Solution for TSP/mTSP with an Improved Parallel Clustering and Elitist ACO


KARATAŞ BAYDOĞMUŞ G.

Computer Science and Information Systems, cilt.29, sa.1, ss.195-214, 2023 (SCI-Expanded) identifier identifier

  • Yayın Türü: Makale / Tam Makale
  • Cilt numarası: 29 Sayı: 1
  • Basım Tarihi: 2023
  • Doi Numarası: 10.2298/csis220820053b
  • Dergi Adı: Computer Science and Information Systems
  • Derginin Tarandığı İndeksler: Science Citation Index Expanded (SCI-EXPANDED), Scopus, Applied Science & Technology Source, Computer & Applied Sciences, INSPEC, Directory of Open Access Journals
  • Sayfa Sayıları: ss.195-214
  • Anahtar Kelimeler: ACO, Parallel ACO, Parallel Kmeans, TSP, ANT COLONY OPTIMIZATION, ALGORITHM, SYSTEM
  • Marmara Üniversitesi Adresli: Evet

Özet

Many problems that were considered complex and unsolvable have started to solve and new technologies have emerged through to the development of GPU technology. Solutions have established for NP-Complete and NP-Hard problems with the acceleration of studies in the field of artificial intelligence, which are very interesting for both mathematicians and computer scientists. The most striking one among such problems is the Traveling Salesman Problem in recent years. This problem has solved by artificial intelligence’s metaheuristic algorithms such as Genetic algorithm and Ant Colony optimization. However, researchers are always looking for a better solution. In this study, it is aimed to design a low-cost and optimized algorithm for Traveling Salesman Problem by using GPU parallelization, Machine Learning, and Artificial Intelligence approaches.
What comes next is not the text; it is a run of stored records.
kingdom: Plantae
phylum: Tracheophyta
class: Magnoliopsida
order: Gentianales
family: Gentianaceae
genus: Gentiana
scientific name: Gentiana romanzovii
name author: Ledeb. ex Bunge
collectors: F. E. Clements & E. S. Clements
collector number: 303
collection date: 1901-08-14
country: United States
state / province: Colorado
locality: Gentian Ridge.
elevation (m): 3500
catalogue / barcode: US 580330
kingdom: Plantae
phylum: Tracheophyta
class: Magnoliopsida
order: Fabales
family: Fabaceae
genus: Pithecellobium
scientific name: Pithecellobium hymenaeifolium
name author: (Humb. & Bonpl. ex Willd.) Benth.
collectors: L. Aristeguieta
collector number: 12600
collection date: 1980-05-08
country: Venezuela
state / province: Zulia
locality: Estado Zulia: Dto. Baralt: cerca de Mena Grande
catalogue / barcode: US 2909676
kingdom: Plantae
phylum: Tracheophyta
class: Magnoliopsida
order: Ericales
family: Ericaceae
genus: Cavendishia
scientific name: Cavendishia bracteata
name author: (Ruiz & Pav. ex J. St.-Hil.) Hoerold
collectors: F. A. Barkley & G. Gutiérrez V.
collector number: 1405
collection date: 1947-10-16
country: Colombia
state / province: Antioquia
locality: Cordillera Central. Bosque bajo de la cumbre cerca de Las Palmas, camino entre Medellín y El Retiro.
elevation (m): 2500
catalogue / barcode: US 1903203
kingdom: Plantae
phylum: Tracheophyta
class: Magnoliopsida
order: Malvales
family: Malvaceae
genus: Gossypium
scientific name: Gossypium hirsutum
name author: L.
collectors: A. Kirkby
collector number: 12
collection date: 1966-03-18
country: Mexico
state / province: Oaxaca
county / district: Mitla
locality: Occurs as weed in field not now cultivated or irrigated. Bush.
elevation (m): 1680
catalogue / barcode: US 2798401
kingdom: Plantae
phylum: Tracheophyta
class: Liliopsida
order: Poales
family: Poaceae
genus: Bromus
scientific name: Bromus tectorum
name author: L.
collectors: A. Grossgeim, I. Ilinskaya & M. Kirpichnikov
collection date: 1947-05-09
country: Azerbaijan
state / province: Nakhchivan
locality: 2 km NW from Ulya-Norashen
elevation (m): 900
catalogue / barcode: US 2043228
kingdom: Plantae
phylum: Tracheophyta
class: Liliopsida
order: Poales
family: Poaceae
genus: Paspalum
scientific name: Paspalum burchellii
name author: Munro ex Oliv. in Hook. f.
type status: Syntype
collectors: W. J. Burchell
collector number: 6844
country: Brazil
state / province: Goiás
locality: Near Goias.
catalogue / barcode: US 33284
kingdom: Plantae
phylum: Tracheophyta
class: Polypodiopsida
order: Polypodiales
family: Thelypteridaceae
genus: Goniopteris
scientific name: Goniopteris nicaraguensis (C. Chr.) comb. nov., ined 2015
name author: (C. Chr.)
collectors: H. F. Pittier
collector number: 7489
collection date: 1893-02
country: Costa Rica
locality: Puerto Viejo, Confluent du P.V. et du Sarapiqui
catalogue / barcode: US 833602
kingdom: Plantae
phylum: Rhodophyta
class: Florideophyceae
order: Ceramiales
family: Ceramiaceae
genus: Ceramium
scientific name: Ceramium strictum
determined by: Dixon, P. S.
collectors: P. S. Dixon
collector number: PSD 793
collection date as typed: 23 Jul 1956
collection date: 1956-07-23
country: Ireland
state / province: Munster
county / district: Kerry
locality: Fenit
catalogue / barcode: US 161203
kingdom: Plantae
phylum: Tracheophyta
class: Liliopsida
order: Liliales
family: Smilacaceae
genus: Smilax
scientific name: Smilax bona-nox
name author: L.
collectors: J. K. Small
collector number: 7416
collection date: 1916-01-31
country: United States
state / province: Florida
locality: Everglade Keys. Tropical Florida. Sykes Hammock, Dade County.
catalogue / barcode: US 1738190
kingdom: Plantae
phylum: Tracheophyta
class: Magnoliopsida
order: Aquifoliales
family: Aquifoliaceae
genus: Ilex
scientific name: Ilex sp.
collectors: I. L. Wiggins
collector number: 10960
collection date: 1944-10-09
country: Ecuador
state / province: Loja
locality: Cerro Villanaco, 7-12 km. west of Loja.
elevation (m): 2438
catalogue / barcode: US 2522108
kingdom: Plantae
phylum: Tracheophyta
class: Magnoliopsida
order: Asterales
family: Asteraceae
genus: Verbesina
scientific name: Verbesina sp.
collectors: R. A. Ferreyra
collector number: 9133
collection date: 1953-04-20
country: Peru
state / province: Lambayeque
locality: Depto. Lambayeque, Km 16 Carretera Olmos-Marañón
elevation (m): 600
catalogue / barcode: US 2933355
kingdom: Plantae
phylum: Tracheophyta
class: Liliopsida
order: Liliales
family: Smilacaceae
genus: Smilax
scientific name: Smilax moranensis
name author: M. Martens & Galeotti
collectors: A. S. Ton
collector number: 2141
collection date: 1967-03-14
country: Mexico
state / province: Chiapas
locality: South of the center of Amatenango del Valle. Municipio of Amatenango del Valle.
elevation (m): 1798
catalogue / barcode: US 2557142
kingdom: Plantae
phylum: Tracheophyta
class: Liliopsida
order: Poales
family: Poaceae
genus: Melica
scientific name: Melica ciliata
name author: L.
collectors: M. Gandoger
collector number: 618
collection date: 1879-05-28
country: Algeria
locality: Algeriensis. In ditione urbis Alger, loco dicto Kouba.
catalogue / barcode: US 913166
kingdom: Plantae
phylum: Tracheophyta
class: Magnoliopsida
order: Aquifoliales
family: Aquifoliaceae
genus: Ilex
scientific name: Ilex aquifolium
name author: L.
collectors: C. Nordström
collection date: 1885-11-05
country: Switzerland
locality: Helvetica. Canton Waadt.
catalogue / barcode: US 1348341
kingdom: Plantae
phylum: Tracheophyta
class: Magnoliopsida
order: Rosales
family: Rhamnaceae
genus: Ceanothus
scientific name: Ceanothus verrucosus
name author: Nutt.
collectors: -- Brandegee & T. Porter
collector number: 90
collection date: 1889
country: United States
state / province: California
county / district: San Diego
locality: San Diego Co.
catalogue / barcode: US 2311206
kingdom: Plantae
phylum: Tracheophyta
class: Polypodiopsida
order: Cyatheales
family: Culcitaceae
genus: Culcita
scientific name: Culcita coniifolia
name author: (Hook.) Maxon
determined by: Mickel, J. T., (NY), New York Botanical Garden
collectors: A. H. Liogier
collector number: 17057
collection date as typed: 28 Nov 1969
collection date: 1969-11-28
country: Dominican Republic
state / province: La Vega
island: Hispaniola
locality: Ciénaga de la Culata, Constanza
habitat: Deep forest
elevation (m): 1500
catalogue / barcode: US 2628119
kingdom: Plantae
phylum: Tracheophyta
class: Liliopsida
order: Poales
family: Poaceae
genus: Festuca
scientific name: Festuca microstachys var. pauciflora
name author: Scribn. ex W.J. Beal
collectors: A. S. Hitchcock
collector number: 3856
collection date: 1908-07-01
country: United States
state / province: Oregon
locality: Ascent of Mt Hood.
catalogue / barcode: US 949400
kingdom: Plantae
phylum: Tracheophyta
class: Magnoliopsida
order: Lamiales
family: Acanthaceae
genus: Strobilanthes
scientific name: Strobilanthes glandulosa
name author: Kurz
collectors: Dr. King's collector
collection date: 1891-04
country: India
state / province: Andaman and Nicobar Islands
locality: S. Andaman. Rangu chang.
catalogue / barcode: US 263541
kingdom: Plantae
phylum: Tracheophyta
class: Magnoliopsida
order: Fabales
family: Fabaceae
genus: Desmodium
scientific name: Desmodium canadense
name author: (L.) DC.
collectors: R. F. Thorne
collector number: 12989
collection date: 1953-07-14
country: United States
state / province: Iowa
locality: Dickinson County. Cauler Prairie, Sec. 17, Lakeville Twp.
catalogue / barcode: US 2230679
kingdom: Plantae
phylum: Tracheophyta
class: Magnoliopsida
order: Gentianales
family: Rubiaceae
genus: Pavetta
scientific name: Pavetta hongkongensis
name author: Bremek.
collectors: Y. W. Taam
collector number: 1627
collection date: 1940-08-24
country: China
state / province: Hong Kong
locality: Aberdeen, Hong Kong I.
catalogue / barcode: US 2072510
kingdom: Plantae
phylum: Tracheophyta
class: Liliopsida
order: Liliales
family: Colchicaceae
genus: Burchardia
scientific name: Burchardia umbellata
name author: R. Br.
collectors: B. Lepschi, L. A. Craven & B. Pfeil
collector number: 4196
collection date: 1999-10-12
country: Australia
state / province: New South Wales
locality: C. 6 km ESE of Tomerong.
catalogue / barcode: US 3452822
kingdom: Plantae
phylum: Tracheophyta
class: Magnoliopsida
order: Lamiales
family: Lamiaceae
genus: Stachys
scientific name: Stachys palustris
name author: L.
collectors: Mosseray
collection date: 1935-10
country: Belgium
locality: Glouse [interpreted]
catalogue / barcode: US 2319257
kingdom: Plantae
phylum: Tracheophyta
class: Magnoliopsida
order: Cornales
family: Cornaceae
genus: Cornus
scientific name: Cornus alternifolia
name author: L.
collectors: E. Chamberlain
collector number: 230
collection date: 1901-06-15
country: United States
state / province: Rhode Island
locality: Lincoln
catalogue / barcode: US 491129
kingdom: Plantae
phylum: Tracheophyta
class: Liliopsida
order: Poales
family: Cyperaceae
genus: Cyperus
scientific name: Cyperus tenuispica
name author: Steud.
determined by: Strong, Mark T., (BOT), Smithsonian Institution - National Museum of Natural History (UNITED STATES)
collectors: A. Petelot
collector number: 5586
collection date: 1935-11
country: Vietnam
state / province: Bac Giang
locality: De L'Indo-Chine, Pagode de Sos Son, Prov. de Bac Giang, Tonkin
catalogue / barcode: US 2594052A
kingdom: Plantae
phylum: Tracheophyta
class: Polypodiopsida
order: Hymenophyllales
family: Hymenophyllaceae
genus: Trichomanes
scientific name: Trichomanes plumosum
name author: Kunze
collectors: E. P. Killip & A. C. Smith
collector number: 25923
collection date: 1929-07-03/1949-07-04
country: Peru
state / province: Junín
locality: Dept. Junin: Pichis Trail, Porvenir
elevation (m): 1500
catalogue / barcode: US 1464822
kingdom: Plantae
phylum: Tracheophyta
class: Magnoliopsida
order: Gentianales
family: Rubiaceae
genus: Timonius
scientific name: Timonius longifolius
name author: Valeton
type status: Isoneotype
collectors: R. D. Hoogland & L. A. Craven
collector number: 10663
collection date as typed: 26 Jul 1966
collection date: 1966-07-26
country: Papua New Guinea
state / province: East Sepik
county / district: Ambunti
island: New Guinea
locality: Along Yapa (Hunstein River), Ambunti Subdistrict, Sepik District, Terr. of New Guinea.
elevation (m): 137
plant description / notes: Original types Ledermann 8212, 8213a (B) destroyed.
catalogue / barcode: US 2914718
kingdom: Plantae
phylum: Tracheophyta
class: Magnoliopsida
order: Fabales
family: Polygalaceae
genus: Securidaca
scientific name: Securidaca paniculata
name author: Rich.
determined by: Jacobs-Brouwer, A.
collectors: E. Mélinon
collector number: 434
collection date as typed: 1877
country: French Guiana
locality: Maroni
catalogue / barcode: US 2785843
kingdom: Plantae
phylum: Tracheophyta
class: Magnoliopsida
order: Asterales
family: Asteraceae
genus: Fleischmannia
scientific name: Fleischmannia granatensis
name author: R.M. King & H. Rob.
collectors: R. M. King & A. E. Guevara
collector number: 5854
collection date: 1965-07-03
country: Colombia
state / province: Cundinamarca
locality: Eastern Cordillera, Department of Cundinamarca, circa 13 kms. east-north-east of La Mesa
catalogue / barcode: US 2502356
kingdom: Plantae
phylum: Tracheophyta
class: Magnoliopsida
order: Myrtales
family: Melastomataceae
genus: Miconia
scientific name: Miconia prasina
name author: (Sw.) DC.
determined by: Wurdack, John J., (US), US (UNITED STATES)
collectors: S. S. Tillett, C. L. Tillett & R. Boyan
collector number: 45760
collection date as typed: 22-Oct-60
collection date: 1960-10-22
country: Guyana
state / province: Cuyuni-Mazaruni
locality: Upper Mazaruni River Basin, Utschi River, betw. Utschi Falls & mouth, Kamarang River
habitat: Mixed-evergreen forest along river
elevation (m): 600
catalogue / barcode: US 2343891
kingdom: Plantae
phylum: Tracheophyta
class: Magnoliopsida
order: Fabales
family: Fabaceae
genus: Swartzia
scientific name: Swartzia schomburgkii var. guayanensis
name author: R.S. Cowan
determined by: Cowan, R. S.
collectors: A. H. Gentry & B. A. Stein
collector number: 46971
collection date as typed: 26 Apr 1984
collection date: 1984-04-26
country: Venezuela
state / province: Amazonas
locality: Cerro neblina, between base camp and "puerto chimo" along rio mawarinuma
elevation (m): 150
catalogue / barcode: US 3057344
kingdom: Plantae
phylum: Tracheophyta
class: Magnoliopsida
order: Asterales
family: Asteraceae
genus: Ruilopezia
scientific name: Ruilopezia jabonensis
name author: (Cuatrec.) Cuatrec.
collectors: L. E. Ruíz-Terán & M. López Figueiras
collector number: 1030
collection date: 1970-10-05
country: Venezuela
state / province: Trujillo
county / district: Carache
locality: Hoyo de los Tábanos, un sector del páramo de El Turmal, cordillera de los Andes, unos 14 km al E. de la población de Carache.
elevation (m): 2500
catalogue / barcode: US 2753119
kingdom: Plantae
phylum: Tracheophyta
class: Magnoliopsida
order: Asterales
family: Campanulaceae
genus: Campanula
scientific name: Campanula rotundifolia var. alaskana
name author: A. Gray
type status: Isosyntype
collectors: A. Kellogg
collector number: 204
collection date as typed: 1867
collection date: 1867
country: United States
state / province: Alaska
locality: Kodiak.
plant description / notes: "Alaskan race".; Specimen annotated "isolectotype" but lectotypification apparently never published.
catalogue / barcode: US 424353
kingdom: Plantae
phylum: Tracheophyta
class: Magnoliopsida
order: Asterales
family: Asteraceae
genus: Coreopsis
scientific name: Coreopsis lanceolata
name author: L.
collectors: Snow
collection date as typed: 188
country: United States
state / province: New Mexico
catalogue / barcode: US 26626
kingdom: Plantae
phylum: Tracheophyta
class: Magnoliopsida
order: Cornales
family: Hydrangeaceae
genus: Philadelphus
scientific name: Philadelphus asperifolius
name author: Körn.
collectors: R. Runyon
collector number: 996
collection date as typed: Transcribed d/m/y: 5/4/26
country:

In this manner, the proposed algorithm consists of three stages; Cluster the points in the given dataset with K-means clustering, find the shortest path with Ant Colony in each of the clusters, and con-nect each cluster at the closest point to the other. These three stages were carried out by parallel programming. The most obvious difference of the study from those found in the literature is that it performs all calculations on the GPU by using Elitist Ant Colony Optimization. For the experimental results, examinations were carried out on a wide variety of datasets in TSPLIB and it was seen that the proposed parallel KMeans-Elitist Ant Colony approach increased the performance by 30% compared to its counterparts.